I've been lurking this site for the last year or so, and thought it was time to check in. I've been sailing on other boats for 20 + years and finally bought myself a Kent Ranger 20 several months back. Plan to spend the summer on the water since I have summers off  I have questions, but I'll save those for the various specialized forums.

Kary
#49080


----------



## CharlieCobra (May 23, 2006)

Welcome aboard.


----------



## djodenda (Mar 4, 2006)

Welcome Kary!


Where do you sail?

David


----------



## 75R20 (Jun 20, 2008)

*Hmmmmm....*

Boy I guess I need to add to my Profile, It's been a while since I've done the "forum" thing
Names Kary, I live in the PNW or more specifily the very small city of Brier. I work In Seattle and sail on lake Washington ,and on Puget Sound. Aiming for the San Juans this summer and just as much time on the boat that I can. I teach so I just finished the school year yesterday. Now the time is mine with a couple of exceptions.
I bought this vessel in October of last year, and have been just fussing with little stuff since. It doesn't really need anything and I sailed it the same week I got it, but I'm just updating things to be sure it's ready to sail wherever I choose. I'm waiting for FedEx while I'm typing this as my VHF antenna comes today and it's about the last piece I need to be ready.
Forgive my rambling.

Kary
#49080


----------



## djodenda (Mar 4, 2006)

Kary:

No need to apologize. Lots of rambling around here. Where on Lake Washington do you sail from? 

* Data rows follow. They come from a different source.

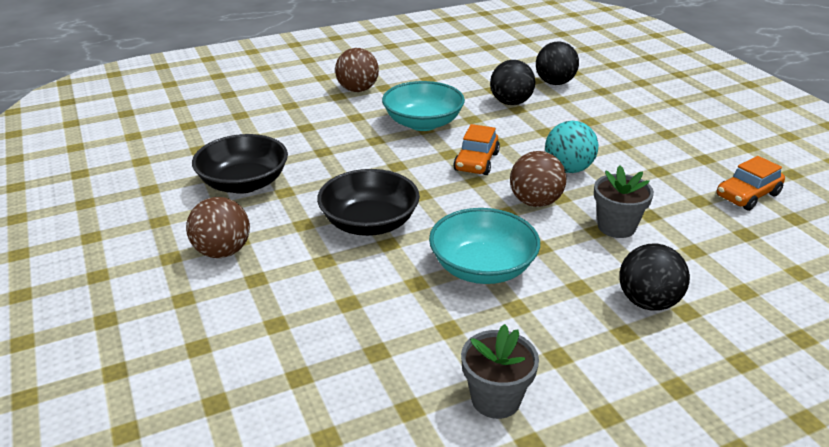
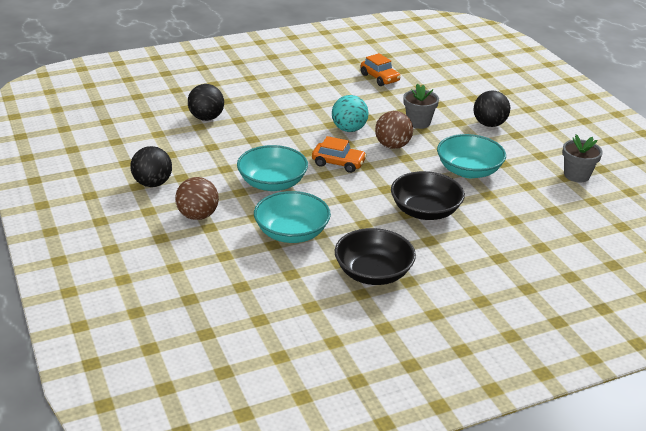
camera: 90 degrees left, 0 degrees up
(222, 251) = (470, 275): brown ball -> none
(325, 136) = (292, 233): none -> turquoise bowl
(511, 103) = (240, 141): black ball -> black ball (153, 183)

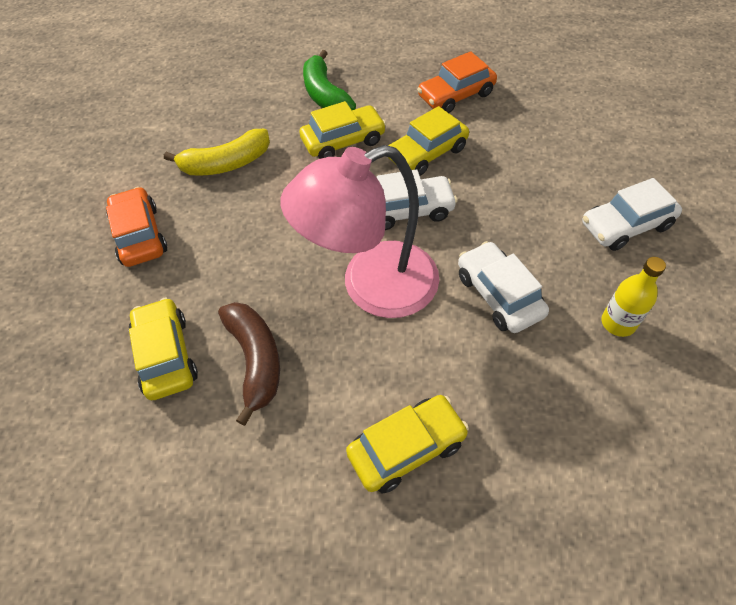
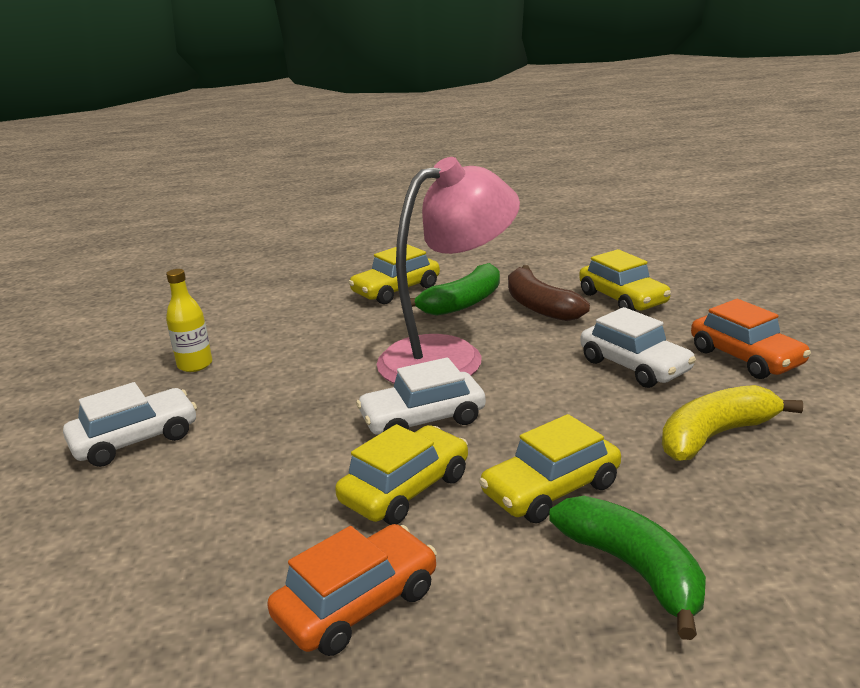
camera: 170 degrees right, 30 degrees down
(333, 390) = (463, 303): none -> green banana
(498, 295) = (312, 367): white car -> white car (635, 366)

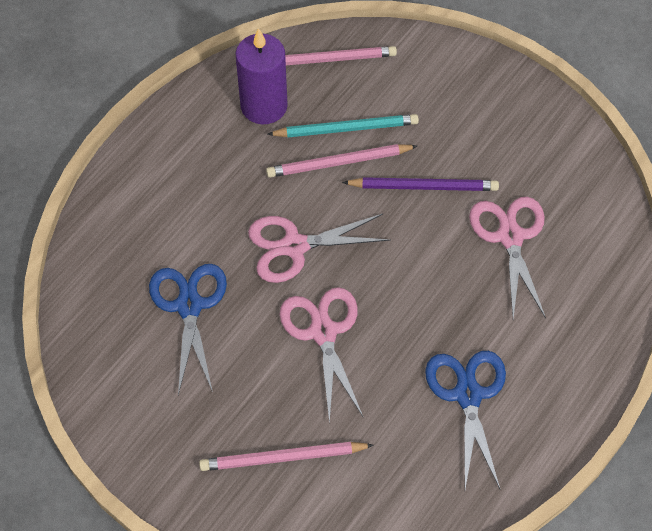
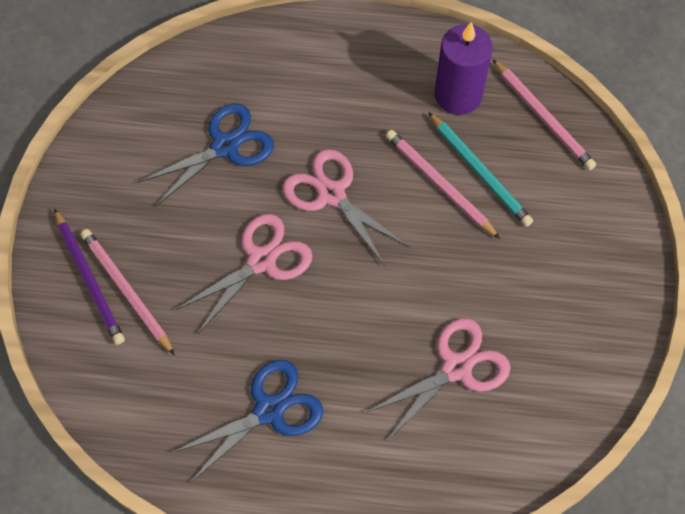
camera: 60 degrees right, 5 degrees up
(423, 186) = (461, 266): purple pencil -> purple pencil (89, 279)

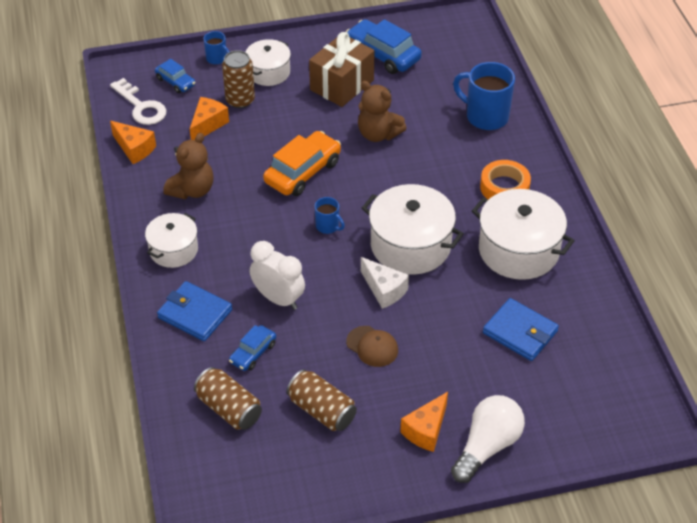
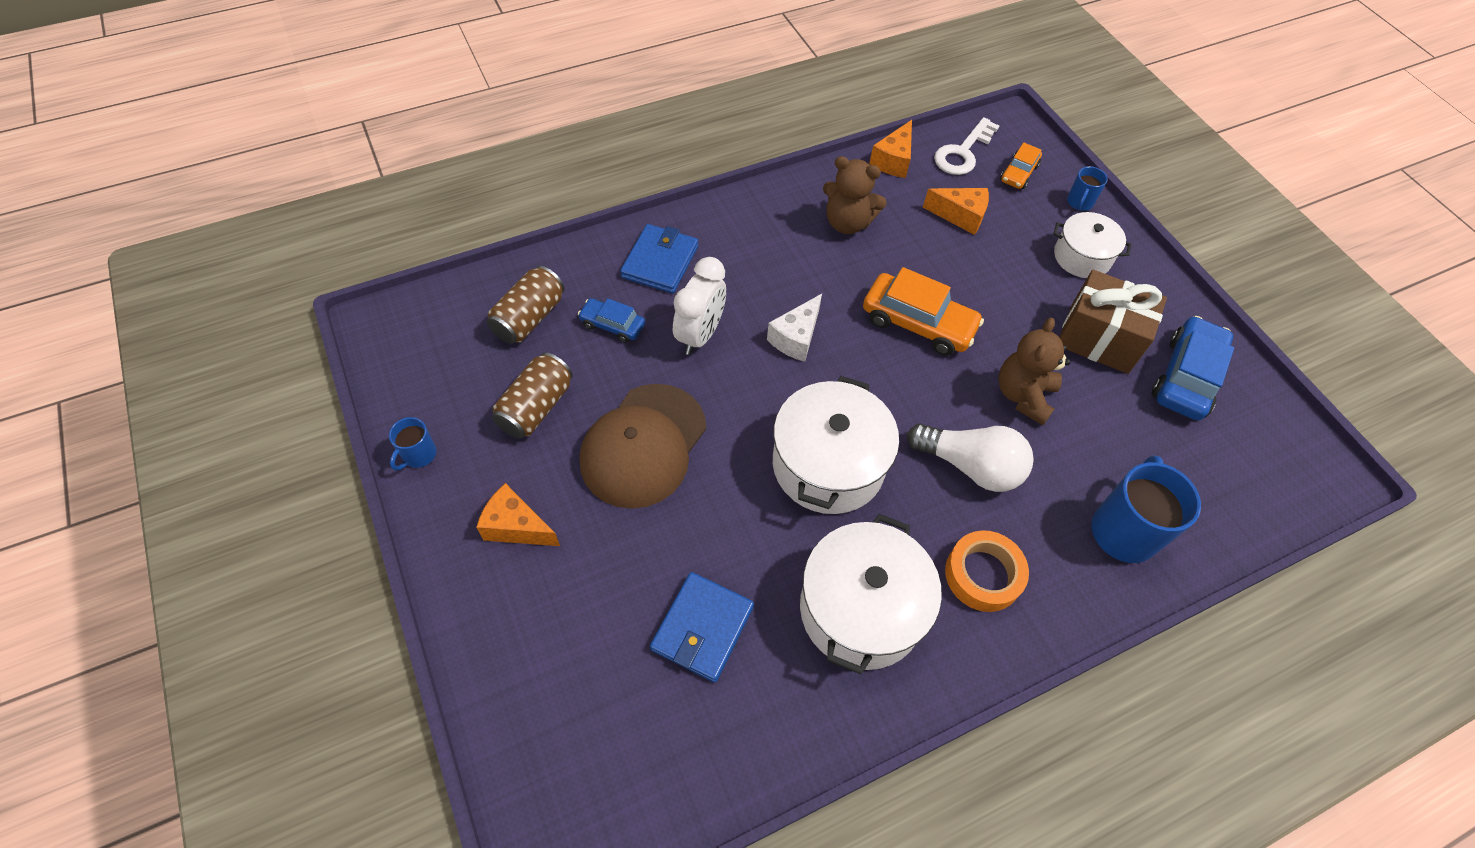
camera: 75 degrees right, 10 degrees up
(173, 250) = (750, 225): white pot -> none
(175, 82) = (1019, 173): blue car -> orange car
(240, 100) = (1017, 238): brown can -> none
(328, 226) = (833, 365): blue mug -> blue mug (418, 455)
(372, 346) = (643, 445): brown cap -> brown cap, size x2.00
(384, 290) = (740, 445): white cheese -> white cheese (796, 338)
(487, 446) = (496, 606): white light bulb -> white light bulb (970, 466)

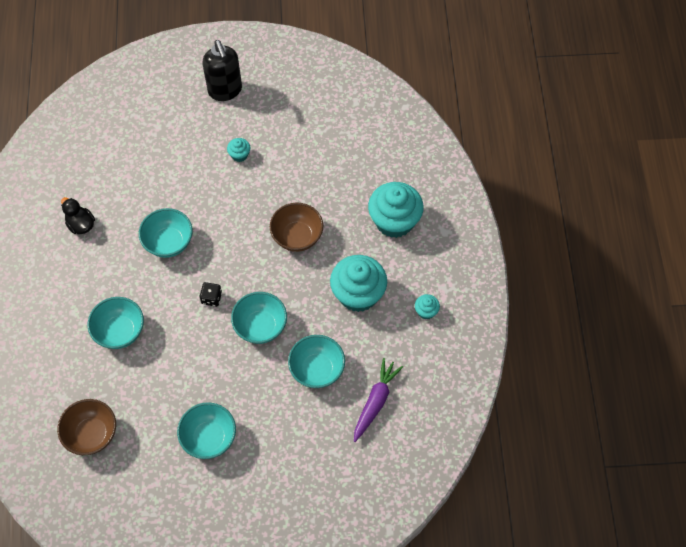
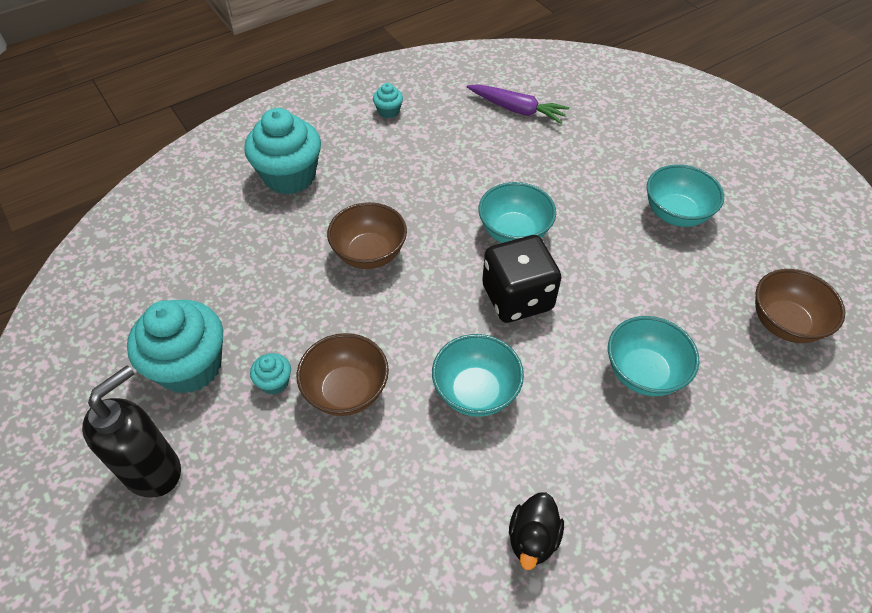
camera: 120 degrees left, 10 degrees down
(211, 184) = (346, 391): none -> brown bowl
(211, 298) = (517, 297): black dice -> black dice, size x2.20
(317, 369) = (522, 164): turquoise bowl -> none
(358, 294) = (407, 168): turquoise cupcake -> turquoise cupcake (190, 366)
(375, 401) = (517, 109): purple carrot -> purple carrot turned 150 degrees counterclockwise

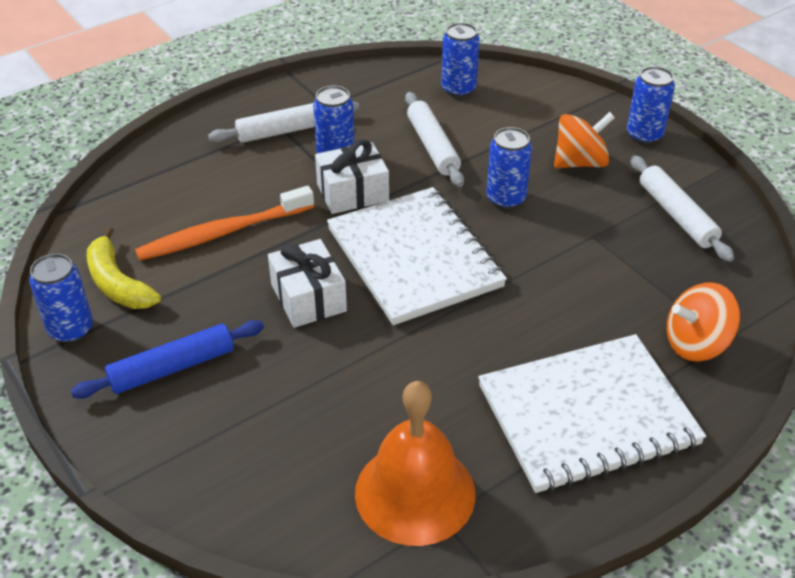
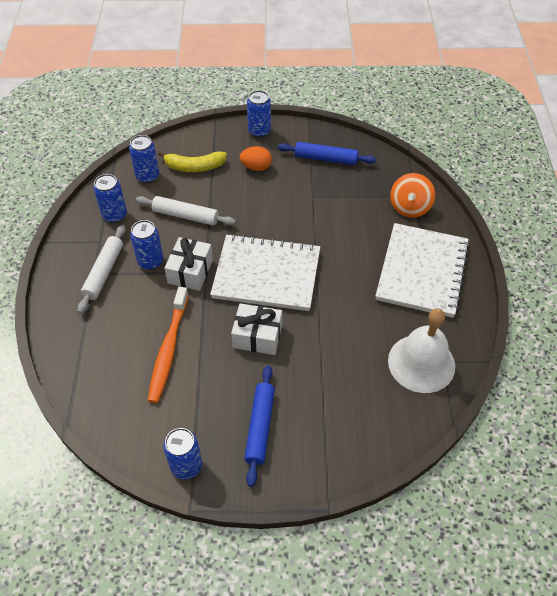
camera: 55 degrees left, 10 degrees up
(118, 283) = (166, 423): yellow banana -> yellow banana (194, 167)
(415, 493) = (421, 363): orange bell -> white bell
(506, 199) = (256, 212): blue can -> blue can (115, 215)
(580, 162) = (256, 167): orange spinning top -> orange egg
(676, 215) = (325, 159): white rolling pin -> blue rolling pin

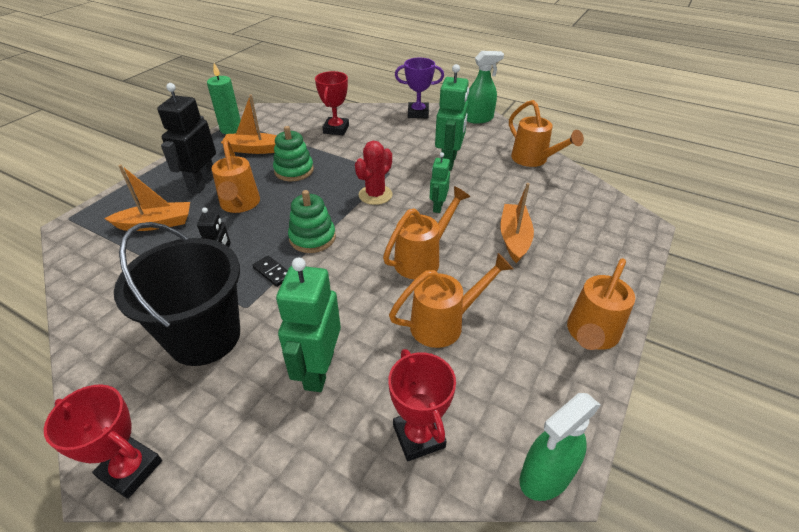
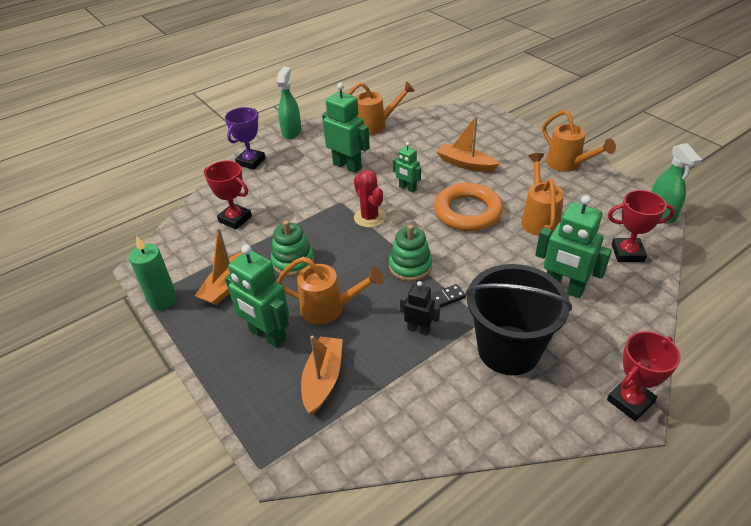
camera: 65 degrees left, 0 degrees up
(202, 183) = (267, 335): black robot -> green robot
(423, 259) = (467, 212): orange watering can -> orange ring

Personally, I'm a Bothellonian, and am looking for a good place to trailer-sail my kids' Hobie Wave. Any ideas?

David


----------



## 75R20 (Jun 20, 2008)

djodenda said:


> Kary:
> 
> No need to apologize. Lots of rambling around here. Where on Lake Washington do you sail from?
> 
> ...


Well, I just got off the water. FedEx finally came at 3:30, Got the lawn mowed and headed down to Magnasun Boat launch at 5:00pm. In the water by 6:00 and sailed till 9:30 pm. Magnasun is a great launch and it just re-opened after major renovations. Looks great, but the ramps went from 6* to 3* meaning you have to get your rig in the water that much further to launch/retrieve. Not too many crazy power boaters out, the north end of the lake is great for a quick trip. Tried to stop in Kirkland for a quick drink but no room, guess everybody else had the same idea. Still nice to get out on the water, especially since it was my first day of vacation.

Kary
#49080


----------



## djodenda (Mar 4, 2006)

We've been to Magnason. Lots of room and an easy launch for our little boat. Got bounced around by all the power-boaters. Might try again.

Thanks,

David


----------



## TSOJOURNER (Dec 16, 1999)

A little late but welcome to Sailnet Kary.


----------